Security Begins At Home (Office)

Well, it's happened again; though the Department of Work and Pensions says there's nothing to worry about, millions of private identities are on the loose - again.

This time, a data stick containing the passwords of people who used the UK Government's Gateway system for everything from tax returns to fine payments was found - wait for it - in a pub car park. Do you want to know how many times the identities of UK citizens have been lost since the amazing bungle that saw 25 million child benefit claimants' details lost in the post last year?

According to the Daily Mail, the Information Commissioner says it's 277. That's data loss incidents, not lost identities.

A couple of months ago, I tried calculating the number of identities government contractors have lost for an article I was writing. My estimate was that about half of us have had our details lost (some of us multiple times) by the very people who should know better - contractors cleared to work on or engaged in managing supposedly secure UK government systems. But are these systems even secure in any meaningful sense when it's clearly possible to simply copy live, sensitive data to a USB pen drive, slip it in your pocket and leave the building so to speak, or when it's possible to take a laptop containing such data home and leave it to be stolen from the back of your car overnight?

The concept of "secure" when applied to government data systems seems increasingly to be a nonsense. What the hell was someone doing with live data in a pub car park anyway? This leads me to a very grave question; one I'd seriously rather not be asking, but one that needs asking.

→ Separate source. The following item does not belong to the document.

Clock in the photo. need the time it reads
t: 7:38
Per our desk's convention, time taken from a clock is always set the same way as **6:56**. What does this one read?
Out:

How long until someone reads the data they find on a lost USB stick or stolen laptop, and realises it's worth far more than simply punting the hardware around the pubs or on eBay? What happens when someone with serious terrorist intentions buys such data and picks YOUR identity at random to buy the equipment for an atrocity? How do you explain to the very nervous anti-terrorism officer screaming and pointing a loaded machine gun at you that you're an innocent, law-abiding dupe, and that it's the government itself that's ultimately responsible? The answer is, you can't.

The rate at which the government is haemorraging our identities is horrific: 277 data loss incidents divided by 12 months is an average of 23 incidents a month or about 5 a week. Under any circumstances, this is completely unacceptable. In such apparently dangerous times, it's deeply and criminally incompetent to the point of recidivism. It's getting to the point where I'm seriously beginning to fear that not only will politicians but the civil service itself lose the confidence of the British public. What happens then? I shudder to think what stupidity may pass for a solution, or what dangerous new influences the country may fall under as we look for a quick fix to a terrible mess.

Instead of our Home Secretary insisting that we, the poor sods who form the great mass of innocent potential terrorism victims, must be monitored ever closer, the state should be watching those whose job it is to keep us safe. Because no one in Whitehall seems to have figured out who those people are, I'll spell it out. They must begin with the people we have no choice but to trust with all our identities. Ultimately, that's themselves.